Assignment >> Could you copy out, word for word, the entire passage on rapid deployment through microservices?

Rapid deployment through microservices

In digitally transforming a historically rigid institution, microservices have proven a streamlined approach to translate open-source solutions for deployment amidst government’s rules-based structures.

Consider Platform One, the DoD’s DevSecOps services arm providing Kubernetes distributions from the Cloud Native Computing Foundation. Platform One offers templates and packages to leverage resources from multiple cloud vendors, including Amazon Web Services Inc. and Microsoft Azure, and enables the Air Force to deploy new software capabilities 21 times per day.

Earlier this year, the DoD’s Defense Innovation Unit selected Google Cloud and its Kubernetes-driven Anthos platform to provide secure cloud management services, setting the stage for potential broader adoption across defense agencies worldwide. The initiative was preceded by a pilot project between Google LLC and the Pentagon two years ago.

“The bigger story here is that it’s a huge win for Anthos,” Sean Feeney, former cloud practice director at digital business consultant Nerdery, said in a 2020 interview with SiliconANGLE. “Anthos comes into play for both the DoD’s on-premises and their multicloud systems, which will allow Google to become more embedded in the DoD’s overall architecture.”

Records provided >>
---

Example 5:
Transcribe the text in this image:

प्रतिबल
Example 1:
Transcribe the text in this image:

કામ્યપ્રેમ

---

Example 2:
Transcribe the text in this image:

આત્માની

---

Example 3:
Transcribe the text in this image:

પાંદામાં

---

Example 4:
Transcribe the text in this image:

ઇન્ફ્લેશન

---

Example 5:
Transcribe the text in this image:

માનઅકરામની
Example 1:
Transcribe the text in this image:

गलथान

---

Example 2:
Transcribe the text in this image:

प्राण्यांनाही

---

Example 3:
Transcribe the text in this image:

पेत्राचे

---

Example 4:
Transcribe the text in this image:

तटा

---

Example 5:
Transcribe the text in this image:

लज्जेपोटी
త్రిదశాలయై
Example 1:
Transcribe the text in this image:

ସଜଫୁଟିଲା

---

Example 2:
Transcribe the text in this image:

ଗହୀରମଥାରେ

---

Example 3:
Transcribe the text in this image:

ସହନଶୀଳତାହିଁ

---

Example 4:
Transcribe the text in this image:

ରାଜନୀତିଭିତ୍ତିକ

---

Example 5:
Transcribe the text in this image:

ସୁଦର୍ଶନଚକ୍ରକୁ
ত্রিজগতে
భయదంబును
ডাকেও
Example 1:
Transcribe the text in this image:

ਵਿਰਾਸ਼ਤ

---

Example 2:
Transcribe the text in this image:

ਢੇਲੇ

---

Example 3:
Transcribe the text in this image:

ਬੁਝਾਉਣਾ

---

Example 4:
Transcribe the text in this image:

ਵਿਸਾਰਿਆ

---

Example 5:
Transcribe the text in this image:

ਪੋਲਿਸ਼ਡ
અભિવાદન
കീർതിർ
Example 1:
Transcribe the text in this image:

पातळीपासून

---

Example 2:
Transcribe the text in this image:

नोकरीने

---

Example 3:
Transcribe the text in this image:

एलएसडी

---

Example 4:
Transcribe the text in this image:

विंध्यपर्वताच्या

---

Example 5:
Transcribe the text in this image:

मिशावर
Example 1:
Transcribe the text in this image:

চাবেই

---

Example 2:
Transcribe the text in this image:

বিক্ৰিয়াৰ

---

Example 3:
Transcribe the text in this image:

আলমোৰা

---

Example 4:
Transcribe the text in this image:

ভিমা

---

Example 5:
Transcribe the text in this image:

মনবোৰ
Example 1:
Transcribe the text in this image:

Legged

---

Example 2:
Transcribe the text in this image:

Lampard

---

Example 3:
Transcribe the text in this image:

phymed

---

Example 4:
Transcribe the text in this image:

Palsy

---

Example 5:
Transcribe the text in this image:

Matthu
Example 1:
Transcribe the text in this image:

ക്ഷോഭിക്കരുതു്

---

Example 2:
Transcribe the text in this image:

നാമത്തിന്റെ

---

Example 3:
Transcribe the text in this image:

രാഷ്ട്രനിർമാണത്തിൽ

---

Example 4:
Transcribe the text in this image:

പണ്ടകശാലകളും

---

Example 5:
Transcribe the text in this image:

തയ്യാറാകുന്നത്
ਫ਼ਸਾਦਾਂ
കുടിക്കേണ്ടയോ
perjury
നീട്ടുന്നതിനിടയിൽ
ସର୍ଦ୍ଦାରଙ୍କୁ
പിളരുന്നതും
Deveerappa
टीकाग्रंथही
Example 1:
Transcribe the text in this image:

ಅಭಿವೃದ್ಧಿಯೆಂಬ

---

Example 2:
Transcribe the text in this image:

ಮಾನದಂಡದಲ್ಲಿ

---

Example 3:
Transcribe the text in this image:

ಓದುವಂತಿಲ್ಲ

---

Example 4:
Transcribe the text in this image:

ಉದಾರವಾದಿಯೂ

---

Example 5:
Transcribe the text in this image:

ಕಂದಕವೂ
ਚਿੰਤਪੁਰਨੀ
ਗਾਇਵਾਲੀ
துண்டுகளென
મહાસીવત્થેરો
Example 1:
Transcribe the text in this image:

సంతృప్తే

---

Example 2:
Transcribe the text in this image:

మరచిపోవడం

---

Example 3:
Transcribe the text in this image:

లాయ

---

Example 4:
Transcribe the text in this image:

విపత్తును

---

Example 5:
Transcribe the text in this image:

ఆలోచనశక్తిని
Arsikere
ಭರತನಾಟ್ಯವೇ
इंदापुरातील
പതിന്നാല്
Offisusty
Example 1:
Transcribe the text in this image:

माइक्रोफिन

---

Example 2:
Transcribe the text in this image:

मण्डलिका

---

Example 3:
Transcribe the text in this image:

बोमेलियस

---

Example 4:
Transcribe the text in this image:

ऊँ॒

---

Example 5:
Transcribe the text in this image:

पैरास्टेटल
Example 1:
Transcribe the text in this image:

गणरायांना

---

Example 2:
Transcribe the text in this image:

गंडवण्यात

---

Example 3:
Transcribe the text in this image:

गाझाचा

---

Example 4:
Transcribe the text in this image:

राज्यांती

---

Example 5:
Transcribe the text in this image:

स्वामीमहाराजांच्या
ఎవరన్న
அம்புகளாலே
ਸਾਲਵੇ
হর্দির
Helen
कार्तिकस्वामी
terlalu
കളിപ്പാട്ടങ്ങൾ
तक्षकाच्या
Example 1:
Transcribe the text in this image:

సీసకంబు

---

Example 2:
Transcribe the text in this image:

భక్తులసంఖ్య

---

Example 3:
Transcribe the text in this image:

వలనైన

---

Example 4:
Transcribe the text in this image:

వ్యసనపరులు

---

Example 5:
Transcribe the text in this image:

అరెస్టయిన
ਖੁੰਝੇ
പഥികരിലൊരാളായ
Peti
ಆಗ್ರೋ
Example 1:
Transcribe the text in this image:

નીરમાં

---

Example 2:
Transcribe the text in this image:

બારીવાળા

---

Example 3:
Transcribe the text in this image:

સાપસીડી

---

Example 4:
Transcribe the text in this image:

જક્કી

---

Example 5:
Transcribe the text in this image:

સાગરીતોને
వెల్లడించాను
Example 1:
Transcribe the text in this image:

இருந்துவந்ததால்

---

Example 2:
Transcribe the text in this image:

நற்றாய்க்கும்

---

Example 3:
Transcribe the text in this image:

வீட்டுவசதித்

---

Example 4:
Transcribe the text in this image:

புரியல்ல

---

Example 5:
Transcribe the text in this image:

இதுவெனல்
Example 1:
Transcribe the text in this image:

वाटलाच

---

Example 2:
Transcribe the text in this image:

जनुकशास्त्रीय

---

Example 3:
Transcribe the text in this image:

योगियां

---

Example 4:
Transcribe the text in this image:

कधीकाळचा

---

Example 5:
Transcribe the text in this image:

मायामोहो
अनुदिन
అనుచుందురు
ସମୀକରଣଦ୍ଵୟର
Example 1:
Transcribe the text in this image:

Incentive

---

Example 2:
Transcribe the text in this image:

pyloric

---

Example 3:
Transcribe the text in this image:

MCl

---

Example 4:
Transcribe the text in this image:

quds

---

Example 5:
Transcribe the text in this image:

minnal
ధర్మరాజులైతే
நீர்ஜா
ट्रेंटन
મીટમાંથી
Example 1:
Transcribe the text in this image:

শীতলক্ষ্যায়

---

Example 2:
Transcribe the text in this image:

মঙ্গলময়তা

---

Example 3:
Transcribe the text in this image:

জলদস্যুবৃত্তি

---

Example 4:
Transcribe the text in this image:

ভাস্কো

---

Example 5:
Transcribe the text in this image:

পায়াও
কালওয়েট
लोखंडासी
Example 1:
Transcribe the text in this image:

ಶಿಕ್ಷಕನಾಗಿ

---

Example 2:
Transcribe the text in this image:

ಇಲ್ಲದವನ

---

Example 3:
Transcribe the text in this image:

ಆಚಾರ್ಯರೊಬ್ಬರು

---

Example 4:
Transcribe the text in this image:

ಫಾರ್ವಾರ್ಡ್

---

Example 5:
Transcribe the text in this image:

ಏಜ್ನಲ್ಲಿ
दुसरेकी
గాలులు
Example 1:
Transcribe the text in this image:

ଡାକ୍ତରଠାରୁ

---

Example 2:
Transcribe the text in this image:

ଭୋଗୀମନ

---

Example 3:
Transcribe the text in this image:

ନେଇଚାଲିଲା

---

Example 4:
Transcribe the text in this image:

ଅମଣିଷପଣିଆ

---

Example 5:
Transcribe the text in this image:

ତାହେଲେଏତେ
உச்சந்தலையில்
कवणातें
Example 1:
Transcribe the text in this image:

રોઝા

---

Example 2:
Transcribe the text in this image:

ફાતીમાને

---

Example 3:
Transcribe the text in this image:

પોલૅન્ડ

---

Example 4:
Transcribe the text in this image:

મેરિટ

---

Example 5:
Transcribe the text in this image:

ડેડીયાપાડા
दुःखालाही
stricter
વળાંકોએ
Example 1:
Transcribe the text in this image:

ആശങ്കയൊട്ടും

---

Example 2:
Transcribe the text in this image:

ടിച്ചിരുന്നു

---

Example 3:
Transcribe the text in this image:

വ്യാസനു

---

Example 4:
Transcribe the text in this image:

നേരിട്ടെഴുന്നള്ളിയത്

Answer box >>
Rapid deployment through microservices

In digitally transforming a historically rigid institution, microservices have proven a streamlined approach to translate open-source solutions for deployment amidst government’s rules-based structures.

Consider Platform One, the DoD’s DevSecOps services arm providing Kubernetes distributions from the Cloud Native Computing Foundation. Platform One offers templates and packages to leverage resources from multiple cloud vendors, including Amazon Web Services Inc. and Microsoft Azure, and enables the Air Force to deploy new software capabilities 21 times per day.

Earlier this year, the DoD’s Defense Innovation Unit selected Google Cloud and its Kubernetes-driven Anthos platform to provide secure cloud management services, setting the stage for potential broader adoption across defense agencies worldwide. The initiative was preceded by a pilot project between Google LLC and the Pentagon two years ago.

“The bigger story here is that it’s a huge win for Anthos,” Sean Feeney, former cloud practice director at digital business consultant Nerdery, said in a 2020 interview with SiliconANGLE. “Anthos comes into play for both the DoD’s on-premises and their multicloud systems, which will allow Google to become more embedded in the DoD’s overall architecture.”